▸ **Text provided**:

════

Biology majors partner with nonprofit to build sustainable farming system
Biology majors Victoria Johnson ’19 and Lindsey Florent ’19 credit their technical training in the sciences and their humanities coursework for empowering them to put their passion for community service into action by building an indoor urban farming system that will make a sustainable difference for underserved communities in Massachusetts.
The students, who are both chemistry minors, formed a partnership with Gifts to Give in Acushnet, Massachusetts as part of their Service Plunge project focusing on environmental and hunger issues. Their idea was to put their knowledge about health, nutrition and hydroponics to work by building a sustainable farming system inside the nonprofit’s downtown warehouse.
“The seeds were planted and placed in the system on Feb. 9 and will spend the next few months taking root, growing and being harvested as the first produce for their soup kitchen,” Johnson said. “As natives to the [New Bedford] area, we hope that this work will help leave a positive mark on our city and hopefully expand to local schools. It has been quite the labor of love but one in which we are incredibly humbled and inspired by. We cannot wait to continue to see this endeavor grow.”
The partnership formed last summer when Johnson and Florent sat down with Gifts to Give founder and CEO Jim Stevens. Stevens expressed his desire to create a startup soup kitchen, and the Salve students presented their vision of creating a fully operational hydroponic farm in which fresh produce could be grown in an environmentally sustainable manner and managed by volunteers.
“We evaluated the vision, made a blueprint of the system, and plotted out the cost with the advisement of GrowRI and Dr. Jameson Chace (professor of biology and biomedical sciences),” Johnson said.
This winter, the students completed the assembly of an enclosed area within the warehouse containing two multi-level hydroponic systems, complete with state-of-the-art materials, measurement devices, nutrients and, of course, plants.
“This is a city in which we believed hydroponics could thrive and provide underserved regions with healthy, easy to obtain foods while also teaching individuals how to properly care for and maintain their own produce,” Johnson said. The system will serve not only as a food source for the agency’s soup kitchen, but also as an educational opportunity for the thousands of families served by Gifts to Give.
“Making the decision to take courses based in the humanities at Salve allowed us to focus on activism and the critical concerns of mercy,” Johnson said. “And even more so, it sparked our interest in serving the local community.” One course in particular, The Sociological Imagination, taught by Dr. Laura O’Toole, explored the issue of healthy food deficits in underserved regions.
Both students were introduced to the hydroponics lab on Salve’s campus as freshmen in Chace’s general biology class and have since immersed themselves in hydroponic-based research, in teaching local school communities how to grow produce hydroponically, and in volunteering in the lab to help maintain the growth systems.

════

▸ **Saved data entries**:

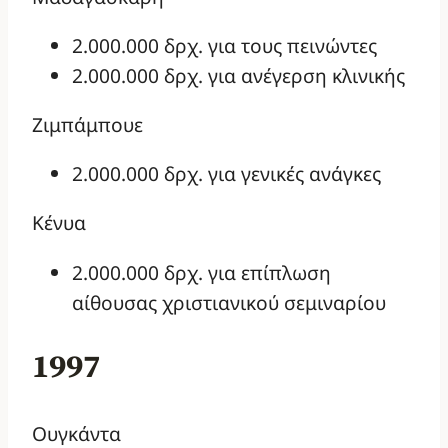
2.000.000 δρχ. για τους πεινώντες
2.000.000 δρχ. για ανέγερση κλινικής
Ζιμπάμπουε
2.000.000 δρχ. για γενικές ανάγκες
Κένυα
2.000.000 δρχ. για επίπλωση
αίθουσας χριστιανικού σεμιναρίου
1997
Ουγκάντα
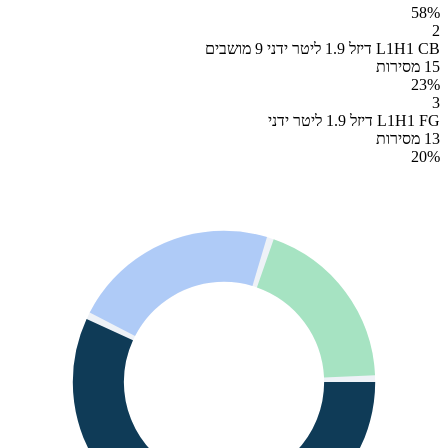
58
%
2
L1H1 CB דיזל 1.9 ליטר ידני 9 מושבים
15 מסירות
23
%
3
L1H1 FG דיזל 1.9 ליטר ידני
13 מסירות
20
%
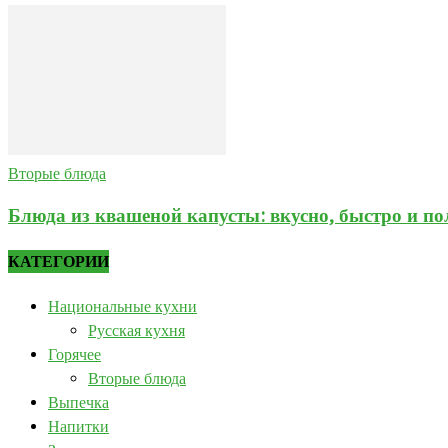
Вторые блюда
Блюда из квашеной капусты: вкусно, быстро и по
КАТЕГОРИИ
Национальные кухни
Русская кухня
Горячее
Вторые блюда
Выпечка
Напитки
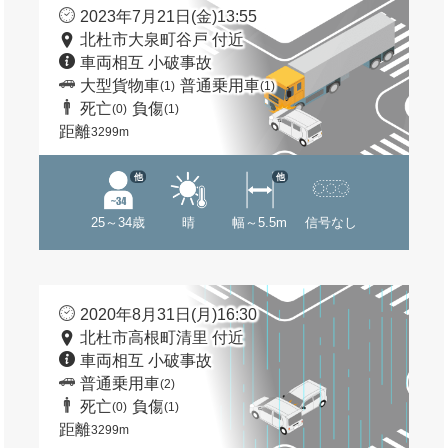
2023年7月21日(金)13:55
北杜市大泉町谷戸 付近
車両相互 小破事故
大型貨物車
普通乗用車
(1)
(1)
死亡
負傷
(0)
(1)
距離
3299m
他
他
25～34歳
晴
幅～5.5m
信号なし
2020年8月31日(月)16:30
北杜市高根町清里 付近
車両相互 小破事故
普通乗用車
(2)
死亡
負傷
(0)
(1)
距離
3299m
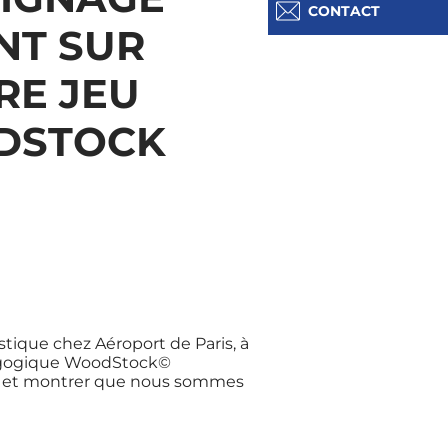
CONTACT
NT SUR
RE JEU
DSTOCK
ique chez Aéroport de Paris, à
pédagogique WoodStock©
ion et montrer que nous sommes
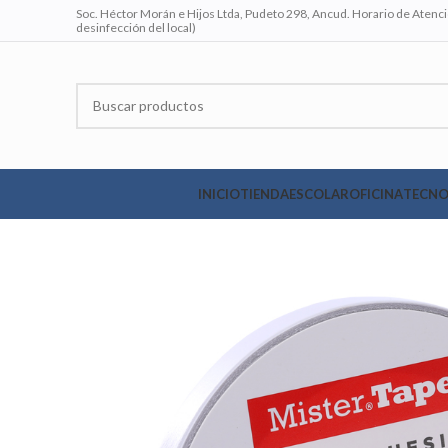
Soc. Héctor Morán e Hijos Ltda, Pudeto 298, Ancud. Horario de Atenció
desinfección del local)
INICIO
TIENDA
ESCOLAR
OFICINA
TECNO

════

▸ **Task to carry out**:
Return the stretch of the article on the hydroponic farming project from "The partnership formed" through "managed by volunteers.", copied word for word.

▸ **Answer box**:
The partnership formed last summer when Johnson and Florent sat down with Gifts to Give founder and CEO Jim Stevens. Stevens expressed his desire to create a startup soup kitchen, and the Salve students presented their vision of creating a fully operational hydroponic farm in which fresh produce could be grown in an environmentally sustainable manner and managed by volunteers.